Ovviamente questa affermazione è stata smentita dalla partecipazione di Bobbi Gibb alle maratone di Boston nei due anni successivi (lo specifico per i malpensanti).
L’anno dopo, Kathrine Switzer si iscrisse ufficialmente alla maratona di Boston del 1967 con il nome “K.V. Switzer”, utilizzando le sue iniziali, un’abbreviazione comune nei documenti ufficiali dell’epoca soprattutto nello sport, e nessun riferimento esplicito al genere. In quel momento il regolamento della gara non menzionava esplicitamente il divieto di partecipazione alle donne (ricordiamoci che era scontato che solo gli uomini potessero correre quelle distanze) e questo permise che la sua iscrizione passasse inosservata agli organizzatori, i quali pensarono si trattasse di un uomo.
Il giorno della gara, Kathrine Switzer ottenne il pettorale numero 261 e si presentò alla partenza senza travestirsi da uomo.
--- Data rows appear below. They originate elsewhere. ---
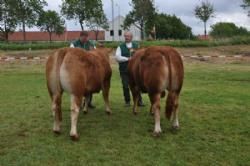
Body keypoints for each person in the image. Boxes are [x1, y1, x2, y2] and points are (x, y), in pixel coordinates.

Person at [115, 31, 144, 107]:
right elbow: (117, 57)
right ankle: (127, 101)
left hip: (135, 71)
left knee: (137, 86)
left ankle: (139, 101)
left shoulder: (136, 45)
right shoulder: (120, 46)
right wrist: (128, 59)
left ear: (131, 37)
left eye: (128, 36)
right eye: (125, 36)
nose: (126, 37)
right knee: (125, 86)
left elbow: (141, 56)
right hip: (124, 70)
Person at [70, 31, 96, 108]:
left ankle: (88, 102)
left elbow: (94, 53)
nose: (85, 39)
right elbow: (71, 55)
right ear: (80, 36)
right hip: (78, 68)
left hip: (88, 68)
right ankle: (78, 102)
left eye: (86, 37)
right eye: (84, 37)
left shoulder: (91, 44)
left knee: (90, 85)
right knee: (78, 86)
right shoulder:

Anzi, scelse volutamente di indossare rossetto e orecchini, sottolineando la sua femminilità e dimostrando che anche una donna poteva essere forte e correre una maratona, senza dover rinunciare all’identità femminile
A metà gara, venne aggredita fisicamente da Jock Semple, uno degli organizzatori, che tentò di strapparle il pettorale urlando che doveva uscire dalla gara. Il gesto, violento e fotografato, fece il giro del mondo. Switzer finì la gara in 4 ore e 20 minuti. Non solo aveva corso: aveva resistito.
Anche questo è stato un tassello importante, anche l’opinione pubblica fu molto colpita da questa storia e soprattutto dalle immagini riprese dalla macchina fotografica.
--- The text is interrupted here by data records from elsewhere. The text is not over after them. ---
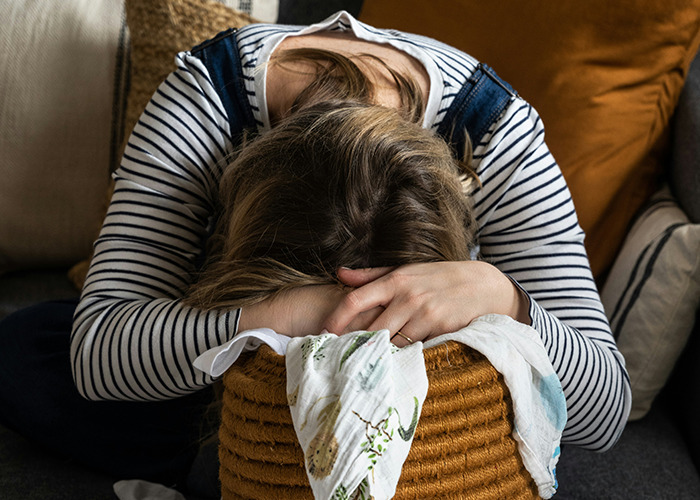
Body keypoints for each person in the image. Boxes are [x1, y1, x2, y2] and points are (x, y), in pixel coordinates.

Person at [0, 9, 631, 492]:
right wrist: (283, 318)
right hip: (223, 363)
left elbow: (606, 413)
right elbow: (99, 352)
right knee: (25, 349)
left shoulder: (496, 132)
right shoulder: (206, 100)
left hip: (424, 387)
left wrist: (503, 298)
Vi anticipo che nonostante le evidenze, fu solo però nel tardo 1971, in seguito a una petizione di un’altra atleta di nome Nina Kuscsik all’AAU (Amateur Athletic Union) che le regole cambiarono e iniziarono ad essere autorizzate ufficialmente le maratone femminili.
Che dire…forse mia madre non era pigra era semplicemente il prodotto culturale della sua epoca…come lo sono io che ho la fortuna di essere nata nel 1972.